Did you know that God is not more impressed by a Swedish supermodel than by a pimple-faced, socially awkward teenage girl? That God does not consider a nuclear physicist to be more precious than a child with Down’s Syndrome? That God does not value a strong young church member over a seasoned one, who is in the Alzheimer’s ward? That God does not relate better to the middle-class American than he does to the hungry, uneducated citizen of a third world country? That God is not more pleased with the successful big-city preacher than He is with the unknown oversees evangelist who has yet to see his first convert? God is the One who sovereignly dispenses the gifts of physical beauty, mental intelligence, financial success, and even visible fruit from gospel labors!

This is not to say God does not honor faithfulness, hard work, personal sacrifice, genuine meekness, and other marks of spiritual stewardship on our part. In fact, that seems to have been part of the problem at Corinth, with some members shutting down merely because they didn’t have the same gift as others. But the God who gives to us a vast spectrum of looks, and IQs, and talents, and personalities does so because He values all of them and sees beauty in all of them.

How important this message is for every local church to embrace, and for the Body of Christ across the globe to keep in mind! There are many members in the one body of the church. Also, there are many gifts, but one body. While there are multiple ethnicities, a variety of ministries, and people of differing ages, there is still one body. Lastly, while there are many convictions on secondary issues,  including a variety educational levels, and personality types, there is still one body.

If You Feel Indispensable

Paul then turns to the other side of this diversity issue: not people who feel as though they don’t belong, but the people who consider themselves to be the standard of usefulness.

As we read between the lines of this letter, it seems apparent that some members of the church at Corinth were exalting their gifts above those of others. Apparently certain Corinthians were suggesting some spiritual gifts were “weaker” and “less honorable” (12:22-24). To the contrary, Paul insists, those members of the Body who may seem more inadequate, or whom we think are less worthy of notice, God says are necessary! Every member is essential for the body to accomplish what Jesus wants it to.

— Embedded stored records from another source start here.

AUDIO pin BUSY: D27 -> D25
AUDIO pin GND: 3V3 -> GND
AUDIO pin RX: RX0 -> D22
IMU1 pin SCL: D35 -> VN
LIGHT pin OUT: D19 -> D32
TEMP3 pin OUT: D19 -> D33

Those church members who can’t make it to church anymore because of physical frailty, or who tithe the least, or who have a rough background, or who are newest to the faith—every one of them is precious, and essential to the health of the whole Body. Don’t forget about them, don’t scorn them, don’t avoid them, and don’t underestimate their importance in the church.

Remember that it is God who has fit the Body together according to His purposes. God is the composer of this symphony. God is the artist painting this portrait. God is the architect of this building, and God is the coach putting this team together.

God is the Creator. It is He who has made us, and we are His. God is the One who fashions each body—and each member of the Body—according to His supreme wisdom and design. The arrangement of the Body of Christ is Christ’s arrangement! The Body of Christ, just like our physical bodies, is fearfully and wonderfully made in each part of it. We are created according to God’s will in the first place and are re-created into the Body of Christ for His good purpose as well.